Property values fell across Maryland in 2011, with homes in Prince George’s County plummeting 36.5 percent, the worst decline in the state and the worst drop in the county in the last five years.
By comparison, Montgomery County houses lost about 12.7 percent of their value last year, declining slightly less than the state average of 17.1 percent.
Because properties are assessed every three years — with one-third of the houses in the counties assessed each year — the most recent assessments were the properties’ second since the recession began. For most places, that meant smaller drops in value.
| Change in home values | |||||
| 2007 | 2008 | 2009 | 2010 | 2011 | |
| Montgomery | 14.6% | -16.3% | -19.4% | -17.4% | -12.7% |
| Prince George’s | 48.9% | 6.7% | -26.7% | -35% | -36.5% |
| Maryland average | 32.5% | -3.4% | -19.7% | -21.9% | -17.1% |
| Source: Maryland State Department of Assessments and Taxation | |||||
But the plunge in Prince George’s County is not surprising, because about 80 percent of home sales last year were foreclosures or short sales, said Robert Young, director of the Maryland State Department of Assessment and Taxation.

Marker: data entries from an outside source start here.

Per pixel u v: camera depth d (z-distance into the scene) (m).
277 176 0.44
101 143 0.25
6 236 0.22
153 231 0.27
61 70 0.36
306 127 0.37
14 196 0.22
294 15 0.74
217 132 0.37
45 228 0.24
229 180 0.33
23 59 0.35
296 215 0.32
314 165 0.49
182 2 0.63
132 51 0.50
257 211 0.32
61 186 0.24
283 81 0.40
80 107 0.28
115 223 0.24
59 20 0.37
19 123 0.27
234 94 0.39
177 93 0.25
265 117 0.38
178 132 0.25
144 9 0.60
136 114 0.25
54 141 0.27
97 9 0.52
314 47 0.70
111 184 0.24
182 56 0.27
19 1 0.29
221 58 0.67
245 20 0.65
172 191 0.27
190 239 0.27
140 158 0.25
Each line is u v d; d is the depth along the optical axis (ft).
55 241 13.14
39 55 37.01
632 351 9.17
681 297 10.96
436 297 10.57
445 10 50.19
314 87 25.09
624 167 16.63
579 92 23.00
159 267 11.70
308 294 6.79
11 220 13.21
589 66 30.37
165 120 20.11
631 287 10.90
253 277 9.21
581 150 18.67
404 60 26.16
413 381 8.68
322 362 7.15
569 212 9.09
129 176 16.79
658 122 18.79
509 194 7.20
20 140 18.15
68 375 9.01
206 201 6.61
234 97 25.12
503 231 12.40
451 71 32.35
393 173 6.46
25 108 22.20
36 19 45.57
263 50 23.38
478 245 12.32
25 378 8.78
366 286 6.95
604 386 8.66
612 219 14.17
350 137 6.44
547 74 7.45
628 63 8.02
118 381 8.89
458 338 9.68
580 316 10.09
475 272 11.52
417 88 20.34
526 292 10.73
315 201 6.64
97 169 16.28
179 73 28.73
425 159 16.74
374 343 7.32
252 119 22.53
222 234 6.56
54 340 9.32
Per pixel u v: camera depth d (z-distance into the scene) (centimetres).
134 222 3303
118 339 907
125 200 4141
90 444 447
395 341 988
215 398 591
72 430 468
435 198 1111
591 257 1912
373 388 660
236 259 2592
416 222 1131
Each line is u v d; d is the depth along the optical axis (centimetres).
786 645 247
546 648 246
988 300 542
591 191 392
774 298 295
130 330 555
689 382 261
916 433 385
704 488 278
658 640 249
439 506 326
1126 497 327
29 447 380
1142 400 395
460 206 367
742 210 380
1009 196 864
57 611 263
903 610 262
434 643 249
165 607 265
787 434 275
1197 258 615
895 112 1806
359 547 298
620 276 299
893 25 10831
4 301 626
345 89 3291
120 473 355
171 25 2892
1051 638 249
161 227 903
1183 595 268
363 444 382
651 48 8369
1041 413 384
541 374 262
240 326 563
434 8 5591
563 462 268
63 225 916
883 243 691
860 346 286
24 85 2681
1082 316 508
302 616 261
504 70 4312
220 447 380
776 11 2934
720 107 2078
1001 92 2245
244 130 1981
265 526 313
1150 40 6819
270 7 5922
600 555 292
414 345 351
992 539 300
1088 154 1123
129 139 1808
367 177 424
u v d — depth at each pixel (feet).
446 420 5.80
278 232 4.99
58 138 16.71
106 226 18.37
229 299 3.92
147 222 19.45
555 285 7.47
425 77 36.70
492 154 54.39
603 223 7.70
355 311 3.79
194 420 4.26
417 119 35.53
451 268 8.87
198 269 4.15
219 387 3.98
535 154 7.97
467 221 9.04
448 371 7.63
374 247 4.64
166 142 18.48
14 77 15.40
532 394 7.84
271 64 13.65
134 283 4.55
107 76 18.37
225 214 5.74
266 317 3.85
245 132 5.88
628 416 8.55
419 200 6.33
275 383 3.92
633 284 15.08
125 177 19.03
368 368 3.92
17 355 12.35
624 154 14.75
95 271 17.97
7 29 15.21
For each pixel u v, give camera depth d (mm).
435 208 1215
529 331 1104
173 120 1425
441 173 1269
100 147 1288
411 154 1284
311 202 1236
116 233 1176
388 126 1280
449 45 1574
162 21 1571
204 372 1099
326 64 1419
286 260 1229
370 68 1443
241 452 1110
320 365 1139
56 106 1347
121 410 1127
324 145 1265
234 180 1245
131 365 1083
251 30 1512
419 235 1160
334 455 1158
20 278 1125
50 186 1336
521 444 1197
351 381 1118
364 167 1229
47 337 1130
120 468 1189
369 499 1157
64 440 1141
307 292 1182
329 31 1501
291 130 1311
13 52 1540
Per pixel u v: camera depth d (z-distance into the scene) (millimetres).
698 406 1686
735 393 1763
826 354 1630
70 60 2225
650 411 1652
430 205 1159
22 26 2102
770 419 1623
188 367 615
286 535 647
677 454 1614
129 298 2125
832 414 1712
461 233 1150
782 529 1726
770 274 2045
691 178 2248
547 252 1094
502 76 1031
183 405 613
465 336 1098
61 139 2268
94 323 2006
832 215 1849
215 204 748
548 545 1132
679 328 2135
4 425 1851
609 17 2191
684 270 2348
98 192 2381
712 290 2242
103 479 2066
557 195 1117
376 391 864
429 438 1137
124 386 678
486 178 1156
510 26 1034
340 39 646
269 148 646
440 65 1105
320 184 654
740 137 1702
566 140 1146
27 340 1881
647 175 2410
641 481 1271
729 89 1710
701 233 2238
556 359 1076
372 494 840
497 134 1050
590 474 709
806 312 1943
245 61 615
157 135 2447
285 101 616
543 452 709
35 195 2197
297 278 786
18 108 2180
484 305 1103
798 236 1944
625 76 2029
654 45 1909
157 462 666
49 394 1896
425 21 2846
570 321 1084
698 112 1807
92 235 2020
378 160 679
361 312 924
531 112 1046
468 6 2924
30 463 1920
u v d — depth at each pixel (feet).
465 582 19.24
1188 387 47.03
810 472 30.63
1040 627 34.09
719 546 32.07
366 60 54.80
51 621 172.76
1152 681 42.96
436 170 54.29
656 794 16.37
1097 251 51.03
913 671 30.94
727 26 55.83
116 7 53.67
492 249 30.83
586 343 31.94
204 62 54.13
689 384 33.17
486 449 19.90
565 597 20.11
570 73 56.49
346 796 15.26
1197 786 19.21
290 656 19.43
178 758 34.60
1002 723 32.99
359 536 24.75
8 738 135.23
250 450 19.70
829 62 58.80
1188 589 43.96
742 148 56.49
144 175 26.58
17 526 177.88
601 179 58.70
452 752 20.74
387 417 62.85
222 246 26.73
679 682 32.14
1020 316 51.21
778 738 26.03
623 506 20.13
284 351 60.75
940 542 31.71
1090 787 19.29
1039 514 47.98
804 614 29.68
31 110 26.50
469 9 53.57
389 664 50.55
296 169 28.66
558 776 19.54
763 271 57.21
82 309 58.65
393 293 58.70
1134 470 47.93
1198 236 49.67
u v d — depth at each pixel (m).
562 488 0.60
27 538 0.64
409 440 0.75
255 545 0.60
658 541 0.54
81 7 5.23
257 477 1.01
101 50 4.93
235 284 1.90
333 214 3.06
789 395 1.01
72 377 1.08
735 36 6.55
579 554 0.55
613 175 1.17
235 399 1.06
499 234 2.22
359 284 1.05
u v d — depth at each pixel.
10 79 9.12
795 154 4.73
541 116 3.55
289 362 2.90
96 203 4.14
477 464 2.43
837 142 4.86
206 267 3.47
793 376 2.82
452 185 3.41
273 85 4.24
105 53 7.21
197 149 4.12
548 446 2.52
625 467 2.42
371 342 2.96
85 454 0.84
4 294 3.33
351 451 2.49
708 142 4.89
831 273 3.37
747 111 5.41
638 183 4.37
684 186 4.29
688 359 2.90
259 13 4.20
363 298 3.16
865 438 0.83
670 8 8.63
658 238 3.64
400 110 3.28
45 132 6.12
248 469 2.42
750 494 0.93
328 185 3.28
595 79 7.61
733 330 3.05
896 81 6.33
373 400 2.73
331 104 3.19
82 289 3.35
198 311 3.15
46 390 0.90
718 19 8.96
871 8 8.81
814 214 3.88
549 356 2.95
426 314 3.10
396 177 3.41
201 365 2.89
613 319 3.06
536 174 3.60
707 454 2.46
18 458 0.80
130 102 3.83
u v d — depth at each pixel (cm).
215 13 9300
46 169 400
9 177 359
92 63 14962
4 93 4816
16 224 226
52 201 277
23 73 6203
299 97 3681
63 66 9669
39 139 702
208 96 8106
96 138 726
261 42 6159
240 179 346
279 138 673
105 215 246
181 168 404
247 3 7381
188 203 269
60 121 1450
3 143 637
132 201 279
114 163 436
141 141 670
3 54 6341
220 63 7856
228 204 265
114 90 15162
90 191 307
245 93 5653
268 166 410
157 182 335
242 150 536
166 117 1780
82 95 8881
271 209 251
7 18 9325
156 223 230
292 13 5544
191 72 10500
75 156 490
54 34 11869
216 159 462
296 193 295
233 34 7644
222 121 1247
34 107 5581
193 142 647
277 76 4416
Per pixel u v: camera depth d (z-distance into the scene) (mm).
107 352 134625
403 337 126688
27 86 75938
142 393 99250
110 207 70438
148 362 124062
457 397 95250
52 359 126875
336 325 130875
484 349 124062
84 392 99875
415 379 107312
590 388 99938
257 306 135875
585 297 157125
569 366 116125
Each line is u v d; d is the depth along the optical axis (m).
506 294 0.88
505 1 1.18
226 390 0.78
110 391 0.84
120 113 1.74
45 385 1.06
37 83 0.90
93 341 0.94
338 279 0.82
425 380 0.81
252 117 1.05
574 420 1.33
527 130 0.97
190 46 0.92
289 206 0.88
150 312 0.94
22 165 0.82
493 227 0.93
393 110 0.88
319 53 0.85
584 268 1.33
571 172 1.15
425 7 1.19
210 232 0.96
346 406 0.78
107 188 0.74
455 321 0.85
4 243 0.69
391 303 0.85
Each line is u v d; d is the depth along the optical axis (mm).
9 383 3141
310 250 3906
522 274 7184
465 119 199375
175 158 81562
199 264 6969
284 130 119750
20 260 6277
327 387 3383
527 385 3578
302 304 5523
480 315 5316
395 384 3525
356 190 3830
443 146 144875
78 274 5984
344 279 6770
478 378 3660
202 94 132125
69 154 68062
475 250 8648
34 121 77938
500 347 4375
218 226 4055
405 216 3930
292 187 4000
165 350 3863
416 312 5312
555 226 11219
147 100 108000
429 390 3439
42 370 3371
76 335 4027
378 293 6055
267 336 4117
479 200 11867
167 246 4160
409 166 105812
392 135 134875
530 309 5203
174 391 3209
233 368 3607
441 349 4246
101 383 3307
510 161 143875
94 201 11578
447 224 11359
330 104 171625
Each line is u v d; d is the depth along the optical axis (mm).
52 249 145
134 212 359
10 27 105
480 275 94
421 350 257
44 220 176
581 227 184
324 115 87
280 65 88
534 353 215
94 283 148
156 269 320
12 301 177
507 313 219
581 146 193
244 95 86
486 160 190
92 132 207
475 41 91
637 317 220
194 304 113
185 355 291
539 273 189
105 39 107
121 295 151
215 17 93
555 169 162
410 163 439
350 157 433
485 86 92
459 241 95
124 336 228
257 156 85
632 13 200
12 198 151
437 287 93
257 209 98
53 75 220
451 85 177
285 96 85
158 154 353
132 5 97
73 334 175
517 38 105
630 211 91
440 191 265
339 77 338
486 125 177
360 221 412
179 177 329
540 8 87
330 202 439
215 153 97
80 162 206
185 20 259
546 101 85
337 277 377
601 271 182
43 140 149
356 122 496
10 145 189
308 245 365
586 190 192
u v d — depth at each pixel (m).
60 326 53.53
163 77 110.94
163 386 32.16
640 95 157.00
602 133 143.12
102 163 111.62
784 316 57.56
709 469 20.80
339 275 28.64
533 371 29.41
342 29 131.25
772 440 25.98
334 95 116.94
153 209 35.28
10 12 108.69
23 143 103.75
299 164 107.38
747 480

Prince George’s is still at the bottom of the market cycle, said John McClain, deputy director of George Mason University’s Center for Regional Analysis. The county can expect the housing market to begin stabilizing when the foreclosure process has finished.
Montgomery County’s housing market, however, is beginning to stabilize, which is why the county saw a smaller decline in 2011 than the year before, he said. “Recovery has begun in some parts of the county, but not all parts of the county.”
Some houses in Montgomery County lost more than 20 percent of their value while others gained 5 percent, said Marie Green, supervisor of assessments for the county. Still others remained flat.
Despite declining home values, residents may not see much of a decrease in their tax bills this year, and some may even see an increase, Young said.
Because the state’s homestead tax credit limits the amount that the taxable portion of a resident’s property can increase each year, longtime residents have been paying taxes only on a small fraction of the assessed value of their homes.
For example, Prince George’s County Supervisor of Assessments Joseph Hensley described a man whose house was valued at $430,000 in 2008 but has since dropped to $380,000. Since he was taxed on less than $200,000 last year as a result of the tax credit, though, his taxable assessment value will continue to rise until it catches up with his full assessed home value.
Prince George’s will hold its tax rate at 96 cents per $100 of property value, according to Thomas Himler, the county’s deputy chief administrator for budget, finance and administration.
Montgomery County Executive Ike Leggett has not announced whether he intends to raise the tax rate in fiscal 2013, said Joe Beach, director of the county’s Department of Finance. A fiscal plan presented in December, however, assumed that the county would stay at the legal limit, which assumes a 3.3-percent increase in the portion of the county’s revenue that comes from property taxes.